I have two 500 GB Samsung 870 Evo SSDs in my home server, being used in a ZFS mirror for "fast" storage. Now, the pool was working fine for a while, but at one point, I ran zpool status and it gave me the following output:

1
pool: ssd
2
state: DEGRADED
3
status: One or more devices has experienced an unrecoverable error. An attempt was made to correct the error. Applications are unaffected.
4
config:
5
NAME STATE READ WRITE CKSUM
6
ssd DEGRADED 0 0 0
7
mirror-0 DEGRADED 0 0 0
8
sdd DEGRADED 11 0 121 too many errors
9
sde ONLINE 0 0 0

Now, the SSDs are fairly new, I purchased them in May of this year, which had me a bit confused. Was sdd already broken? I didn't write too much data to them. smartctl says about 4 TiB, which is clearly within Samsung's warranty of 300 TBW.

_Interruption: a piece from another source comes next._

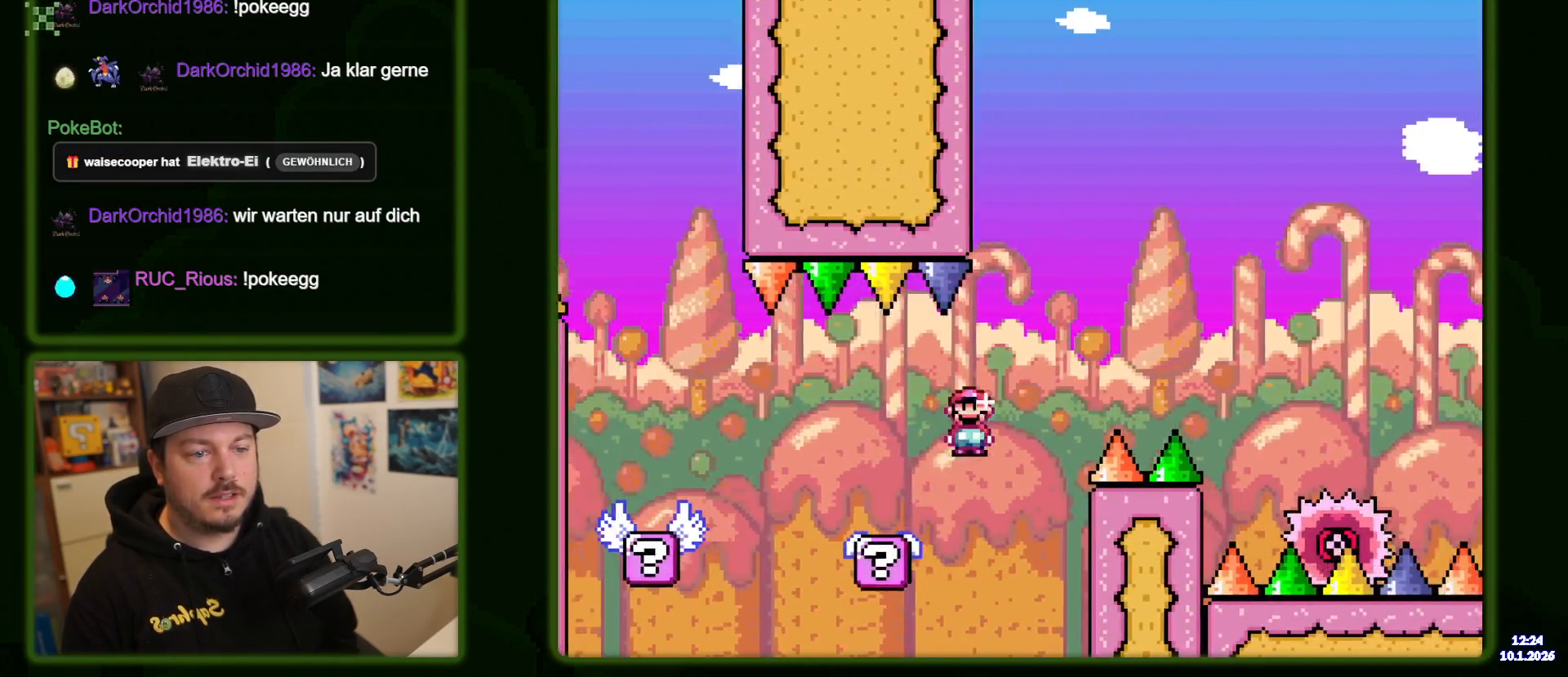
{"dt_ms": 1000, "buttons": ["A"], "events": [[817, "DPAD_RIGHT", "up"]]}
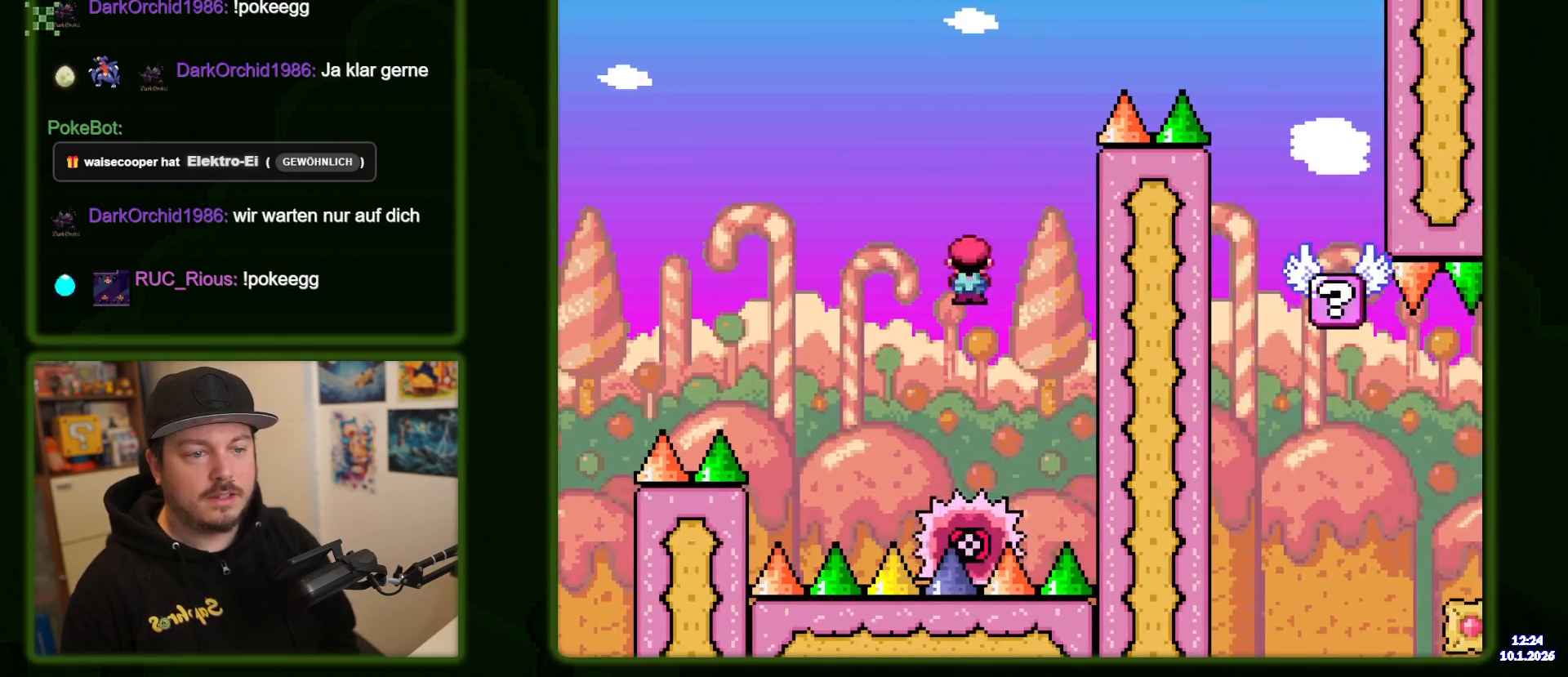
{"dt_ms": 500, "buttons": ["A"], "events": [[184, "DPAD_RIGHT", "down"], [384, "DPAD_RIGHT", "up"]]}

After a bit of searching, I stumbled upon an article on cavelab.dev, where Thomas explains various problems he had when using Samsung SSDs in a ZFS pool. One part was particularly interesting to me: He mentions a firmware bug, which leads to the SSDs reporting that they support asynchronous TRIM commands, which they actually don't. That leads to all sorts of funky errors when you start writing to the SSDs a bit, for example reads and writes just timing out because the SSD is unresponsive for a short while.

The real solution to the problem would be Samsung fixing their firmware, but in the meantime, one can add the following kernel parameters to GRUB/their bootloader of choice:

1
libata.force=4.00:noncq,5.00:noncq

The 4.00 and 5.00 in the parameters are the ATA port IDs of the drives. These can be found out using lsblk -o NAME,HCTL, which will output something like the following:

1
...
2
sdd 4:0:0:0
3
sde 5:0:0:0
4
...

After regenerating my GRUB config (sudo update-grub) and rebooting, I cleared the errors ZFS reported (zpool clear ssd) and monitored carefully, whether the issue would return. Luckily it didn't.

I hope this is of help for someone, and I urge you to read the excellent article on cavelab.dev to get a bigger picture and to help you to find out whether you're having the same issue.